INSTRUCTIONS TO FOLLOW
Copy the listing below line for line, from its beginning through the line containing "Nutzung eines to", with both ends included. Leave out the pictures.
** RECORDS FOR THIS TASK follows **
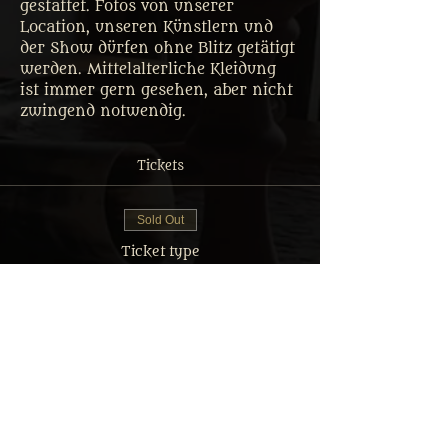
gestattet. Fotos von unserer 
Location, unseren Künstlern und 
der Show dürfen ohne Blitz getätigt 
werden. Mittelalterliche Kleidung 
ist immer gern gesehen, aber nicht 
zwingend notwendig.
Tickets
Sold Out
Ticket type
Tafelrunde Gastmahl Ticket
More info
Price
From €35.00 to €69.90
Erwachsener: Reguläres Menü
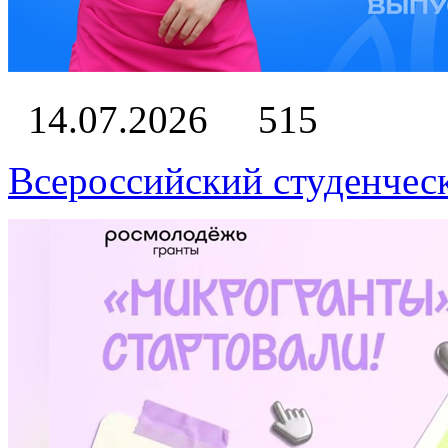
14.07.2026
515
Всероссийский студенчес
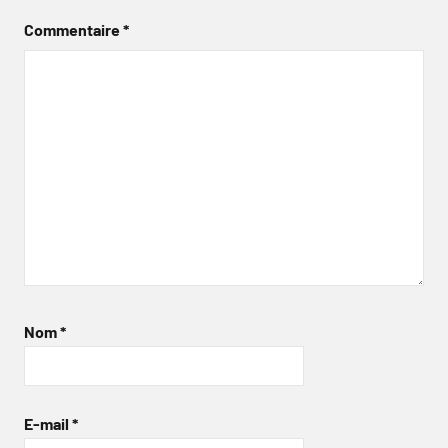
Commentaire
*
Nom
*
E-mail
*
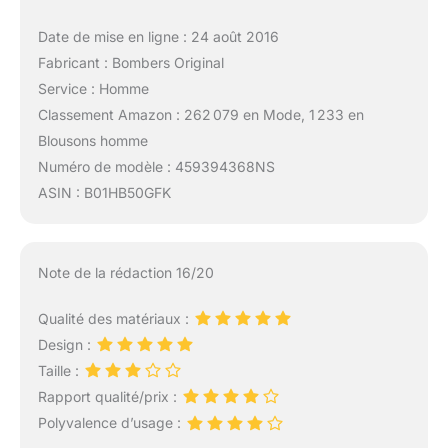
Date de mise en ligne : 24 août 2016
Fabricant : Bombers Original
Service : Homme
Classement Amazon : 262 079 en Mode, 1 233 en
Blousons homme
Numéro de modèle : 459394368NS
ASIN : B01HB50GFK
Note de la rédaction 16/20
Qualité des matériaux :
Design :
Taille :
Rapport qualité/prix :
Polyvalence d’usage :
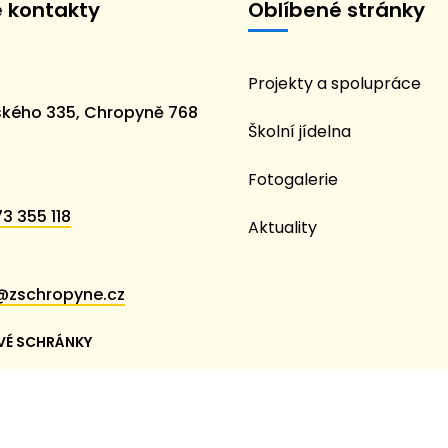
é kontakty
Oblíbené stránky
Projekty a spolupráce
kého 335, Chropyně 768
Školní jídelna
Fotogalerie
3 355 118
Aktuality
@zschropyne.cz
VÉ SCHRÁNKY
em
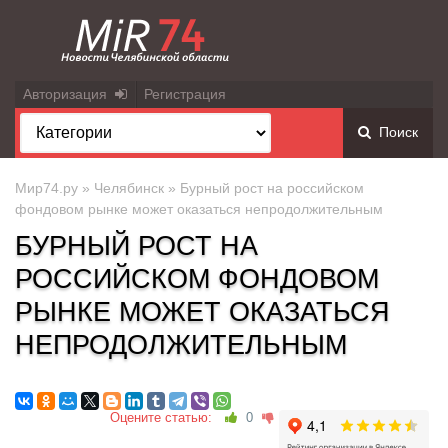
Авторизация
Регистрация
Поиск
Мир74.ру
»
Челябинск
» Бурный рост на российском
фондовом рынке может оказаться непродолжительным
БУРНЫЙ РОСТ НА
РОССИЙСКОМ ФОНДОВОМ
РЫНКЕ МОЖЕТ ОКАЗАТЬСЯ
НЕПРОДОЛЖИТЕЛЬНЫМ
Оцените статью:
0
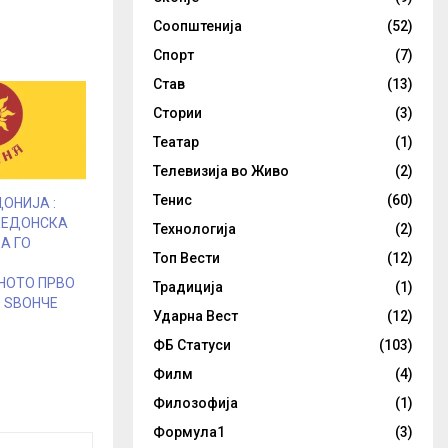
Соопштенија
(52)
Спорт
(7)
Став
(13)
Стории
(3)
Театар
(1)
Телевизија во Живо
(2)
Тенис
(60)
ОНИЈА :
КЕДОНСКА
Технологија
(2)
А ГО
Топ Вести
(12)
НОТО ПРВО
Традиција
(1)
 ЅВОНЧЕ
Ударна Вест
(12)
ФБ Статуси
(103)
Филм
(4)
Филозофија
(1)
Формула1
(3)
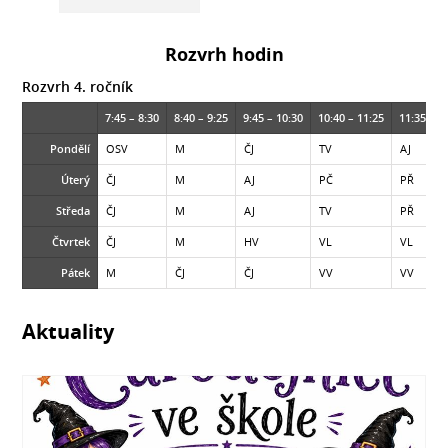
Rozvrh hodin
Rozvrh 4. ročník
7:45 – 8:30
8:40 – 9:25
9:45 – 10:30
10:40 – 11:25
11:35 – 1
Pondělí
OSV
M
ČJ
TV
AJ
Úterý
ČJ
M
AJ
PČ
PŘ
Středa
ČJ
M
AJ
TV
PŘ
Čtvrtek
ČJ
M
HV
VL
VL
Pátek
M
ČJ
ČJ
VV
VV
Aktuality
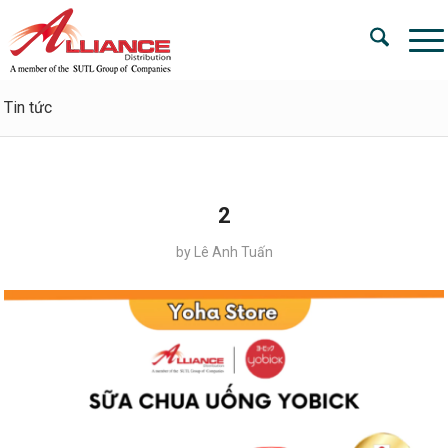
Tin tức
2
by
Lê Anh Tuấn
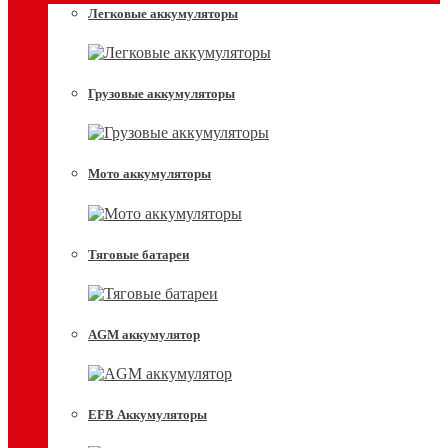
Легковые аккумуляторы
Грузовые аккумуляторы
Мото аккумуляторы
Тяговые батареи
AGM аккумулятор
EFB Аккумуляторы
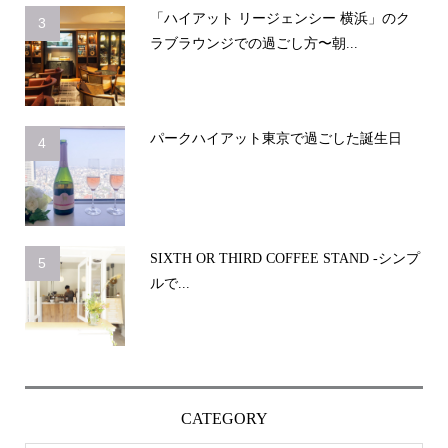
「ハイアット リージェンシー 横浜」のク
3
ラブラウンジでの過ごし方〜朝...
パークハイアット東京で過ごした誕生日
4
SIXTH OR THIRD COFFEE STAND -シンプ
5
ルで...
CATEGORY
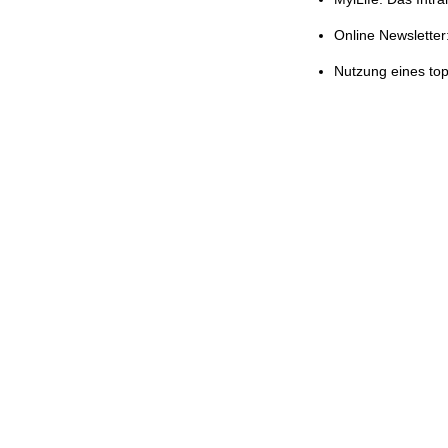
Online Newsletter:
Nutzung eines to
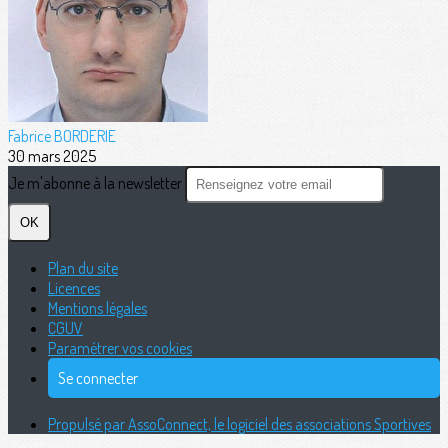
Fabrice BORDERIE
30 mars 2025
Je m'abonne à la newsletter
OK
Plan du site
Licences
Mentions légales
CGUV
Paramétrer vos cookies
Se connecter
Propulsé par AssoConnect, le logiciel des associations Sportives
** End of RECORDS FOR THIS TASK **
TASK ANSWER
gestattet. Fotos von unserer 
Location, unseren Künstlern und 
der Show dürfen ohne Blitz getätigt 
werden. Mittelalterliche Kleidung 
ist immer gern gesehen, aber nicht 
zwingend notwendig.
Tickets
Sold Out
Ticket type
Tafelrunde Gastmahl Ticket
More info
Price
From €35.00 to €69.90
Erwachsener: Reguläres Menü
14.07.2026
515
Всероссийский студенчес
Commentaire
*
Nom
*
E-mail
*
Date de mise en ligne : 24 août 2016
Fabricant : Bombers Original
Service : Homme
Classement Amazon : 262 079 en Mode, 1 233 en
Blousons homme
Numéro de modèle : 459394368NS
ASIN : B01HB50GFK
Note de la rédaction 16/20
Qualité des matériaux :
Design :
Taille :
Rapport qualité/prix :
Polyvalence d’usage :
é kontakty
Oblíbené stránky
Projekty a spolupráce
kého 335, Chropyně 768
Školní jídelna
Fotogalerie
3 355 118
Aktuality
@zschropyne.cz
VÉ SCHRÁNKY
em
Авторизация
Регистрация
Поиск
Мир74.ру
»
Челябинск
» Бурный рост на российском
фондовом рынке может оказаться непродолжительным
БУРНЫЙ РОСТ НА
РОССИЙСКОМ ФОНДОВОМ
РЫНКЕ МОЖЕТ ОКАЗАТЬСЯ
НЕПРОДОЛЖИТЕЛЬНЫМ
Оцените статью:
0
Соопштенија
(52)
Спорт
(7)
Став
(13)
Стории
(3)
Театар
(1)
Телевизија во Живо
(2)
Тенис
(60)
ОНИЈА :
КЕДОНСКА
Технологија
(2)
А ГО
Топ Вести
(12)
НОТО ПРВО
Традиција
(1)
 ЅВОНЧЕ
Ударна Вест
(12)
ФБ Статуси
(103)
Филм
(4)
Филозофија
(1)
Формула1
(3)
Rozvrh hodin
Rozvrh 4. ročník
7:45 – 8:30
8:40 – 9:25
9:45 – 10:30
10:40 – 11:25
11:35 – 1
Pondělí
OSV
M
ČJ
TV
AJ
Úterý
ČJ
M
AJ
PČ
PŘ
Středa
ČJ
M
AJ
TV
PŘ
Čtvrtek
ČJ
M
HV
VL
VL
Pátek
M
ČJ
ČJ
VV
VV
Aktuality
Tin tức
2
by
Lê Anh Tuấn
Легковые аккумуляторы
Грузовые аккумуляторы
Мото аккумуляторы
Тяговые батареи
AGM аккумулятор
EFB Аккумуляторы
「ハイアット リージェンシー 横浜」のク
3
ラブラウンジでの過ごし方〜朝...
パークハイアット東京で過ごした誕生日
4
SIXTH OR THIRD COFFEE STAND -シンプ
5
ルで...
CATEGORY
Online Newsletter:
Nutzung eines to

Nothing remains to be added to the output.